With such a thriving community, then, you might wonder why dad blogs aren’t as popular as mom blogs. Sure, they offer a space in which dads (and moms) can communicate and commiserate, but do they lack the drama, activism, and controversy that mom blogs are famous for? Certainly not.
Dad bloggers reveal gut-wrenching personal stories. They rally the troops and go after brands, advertisers, and sometimes other bloggers who traffic in stereotypes of dads as being congenitally incapable of the most basic parenting tasks. There are even longstanding grudges between dad bloggers, which tend to flare up from time to time and, in Internet-speak, bring teh dramaz.
The reason for dad blogs largely languishing in obscurity, it would seem, is that most dads don’t feel compelled to read about parenting, and most moms (who do read about parenting -- a lot) prefer a woman’s perspective. And perhaps there are parents out there who are interested in men’s perspectives on parenting, but just don’t know where to look.

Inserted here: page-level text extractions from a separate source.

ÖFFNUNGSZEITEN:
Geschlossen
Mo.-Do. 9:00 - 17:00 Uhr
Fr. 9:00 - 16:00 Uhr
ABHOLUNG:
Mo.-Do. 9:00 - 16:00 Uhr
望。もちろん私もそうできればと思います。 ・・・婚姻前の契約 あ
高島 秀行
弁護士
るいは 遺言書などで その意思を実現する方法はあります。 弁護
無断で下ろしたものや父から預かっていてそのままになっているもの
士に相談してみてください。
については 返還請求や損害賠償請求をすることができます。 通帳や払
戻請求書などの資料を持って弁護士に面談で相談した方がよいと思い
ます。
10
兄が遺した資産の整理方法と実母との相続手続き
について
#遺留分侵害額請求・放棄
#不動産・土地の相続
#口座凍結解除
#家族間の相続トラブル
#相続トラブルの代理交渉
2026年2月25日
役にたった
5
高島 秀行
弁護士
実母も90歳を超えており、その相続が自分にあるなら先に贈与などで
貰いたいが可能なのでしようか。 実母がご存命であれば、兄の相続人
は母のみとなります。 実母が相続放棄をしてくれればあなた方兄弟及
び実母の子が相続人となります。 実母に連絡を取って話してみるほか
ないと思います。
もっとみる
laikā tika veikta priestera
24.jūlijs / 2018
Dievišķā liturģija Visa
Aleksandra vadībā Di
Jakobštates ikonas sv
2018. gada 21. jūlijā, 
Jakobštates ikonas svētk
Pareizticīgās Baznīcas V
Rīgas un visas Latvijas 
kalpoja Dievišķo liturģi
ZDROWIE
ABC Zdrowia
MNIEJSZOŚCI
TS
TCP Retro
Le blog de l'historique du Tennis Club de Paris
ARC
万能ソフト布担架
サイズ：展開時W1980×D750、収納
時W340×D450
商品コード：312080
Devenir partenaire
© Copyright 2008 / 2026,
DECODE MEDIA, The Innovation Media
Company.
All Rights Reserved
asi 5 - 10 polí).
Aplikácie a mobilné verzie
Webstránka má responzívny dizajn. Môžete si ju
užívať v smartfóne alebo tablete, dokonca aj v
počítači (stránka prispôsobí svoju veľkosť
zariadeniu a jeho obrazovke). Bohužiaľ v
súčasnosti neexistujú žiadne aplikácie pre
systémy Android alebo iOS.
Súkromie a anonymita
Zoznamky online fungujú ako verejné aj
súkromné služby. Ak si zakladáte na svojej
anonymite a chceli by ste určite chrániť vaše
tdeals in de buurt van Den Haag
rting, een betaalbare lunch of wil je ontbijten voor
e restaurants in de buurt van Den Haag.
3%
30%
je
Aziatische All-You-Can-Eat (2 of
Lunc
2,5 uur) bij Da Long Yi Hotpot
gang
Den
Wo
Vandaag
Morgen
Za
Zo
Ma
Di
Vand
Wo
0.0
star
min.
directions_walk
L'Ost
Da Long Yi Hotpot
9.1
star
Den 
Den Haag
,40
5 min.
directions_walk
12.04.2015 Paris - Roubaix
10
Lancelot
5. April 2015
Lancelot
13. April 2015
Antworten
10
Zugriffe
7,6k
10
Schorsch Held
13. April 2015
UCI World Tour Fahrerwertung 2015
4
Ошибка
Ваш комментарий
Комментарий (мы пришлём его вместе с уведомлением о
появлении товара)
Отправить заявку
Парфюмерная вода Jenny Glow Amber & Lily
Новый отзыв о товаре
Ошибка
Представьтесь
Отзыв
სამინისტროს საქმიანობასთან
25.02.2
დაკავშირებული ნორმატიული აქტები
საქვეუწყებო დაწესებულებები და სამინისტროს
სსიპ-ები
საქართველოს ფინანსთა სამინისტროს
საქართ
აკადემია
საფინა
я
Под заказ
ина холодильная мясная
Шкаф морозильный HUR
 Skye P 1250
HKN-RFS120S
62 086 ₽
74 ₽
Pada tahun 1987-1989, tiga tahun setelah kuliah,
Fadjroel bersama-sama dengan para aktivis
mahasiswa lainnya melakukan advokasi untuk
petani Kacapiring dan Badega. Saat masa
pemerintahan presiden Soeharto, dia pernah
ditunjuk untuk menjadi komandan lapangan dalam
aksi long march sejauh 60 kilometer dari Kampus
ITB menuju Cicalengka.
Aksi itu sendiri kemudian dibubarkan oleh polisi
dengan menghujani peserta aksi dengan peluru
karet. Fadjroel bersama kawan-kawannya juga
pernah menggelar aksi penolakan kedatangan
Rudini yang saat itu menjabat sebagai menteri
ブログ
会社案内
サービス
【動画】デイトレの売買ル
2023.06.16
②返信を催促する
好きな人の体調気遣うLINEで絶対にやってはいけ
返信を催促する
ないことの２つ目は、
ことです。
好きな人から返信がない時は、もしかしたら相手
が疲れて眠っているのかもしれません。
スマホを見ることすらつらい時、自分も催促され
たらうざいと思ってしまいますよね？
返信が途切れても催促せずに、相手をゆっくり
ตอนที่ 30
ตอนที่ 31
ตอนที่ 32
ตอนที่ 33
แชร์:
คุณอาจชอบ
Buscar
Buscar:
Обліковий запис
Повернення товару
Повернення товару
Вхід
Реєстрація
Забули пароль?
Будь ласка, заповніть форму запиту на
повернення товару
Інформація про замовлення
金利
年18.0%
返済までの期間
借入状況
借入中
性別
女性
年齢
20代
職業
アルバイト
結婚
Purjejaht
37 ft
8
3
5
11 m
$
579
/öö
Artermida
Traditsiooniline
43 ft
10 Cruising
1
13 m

So where do you start if you’re interested in what men on the front lines of parenting have to say about their experiences? One strategy is to simply Google “best dad blogs” and start clicking on links that look interesting. That’s how I started finding my people. When you discover blogs that you like, look around for a “blog roll” where authors share links to other blogs that they like. Soon, if you’re not careful, you might find yourself up in the wee hours writing comments like, “That’s EXACTLY what happened to me the first time I tried to change a diaper in a men’s room with no changing table and the other twin strapped into the Baby Bjorn!”
What are some of my favorites? Well, you can’t go wrong with DadCentric,which was chosen by Parents magazine as their favorite dad blog. It’s a group project manned by a crack team of funny, talented, irreverent writers -- and me.
Dad Wagon is another group dad blog that has been recognized by Parents magazine, which deemed its writing “a little better than most blogs.” It should be a little better, considering the three NYC-based journalists who vent there also write for some of the most respected newspapers and magazines in the country.
How To Be A Dad is a relative newcomer to the dad blogging scene, but has had a number of viral posts that you may have seen shared on Facebook, including the hilarious “instructional diagrams” of sleeping positions that are sheer torture for parents who choose to share a bed with their babies.
Cry It Out is a classic of the genre, written by San Francisco stay-at-home dad Mike Adamick. Mike is a brilliant freelance writer, a triathlete, and an ace tailor who sews dresses, costumes, and jockey silks for his horse-obsessed daughter.
Sweet Juniper, written by Jim Griffioen, is a collection of stories, photos, and rants from a inventive, imaginative, and often grumpy stay-at-home dad raising his kids in “America’s most dangerous city” (Detroit).
This list has barely scratched the surface of the great wealth of dad blogs out there, but it’s a “way in” to the world of diverse perspectives represented in the dadosphere. If you’ve always wondered what dads think about, or if it never occurred to you that we’re thinking about much of anything, do yourself a favor and start clicking around in the dad space.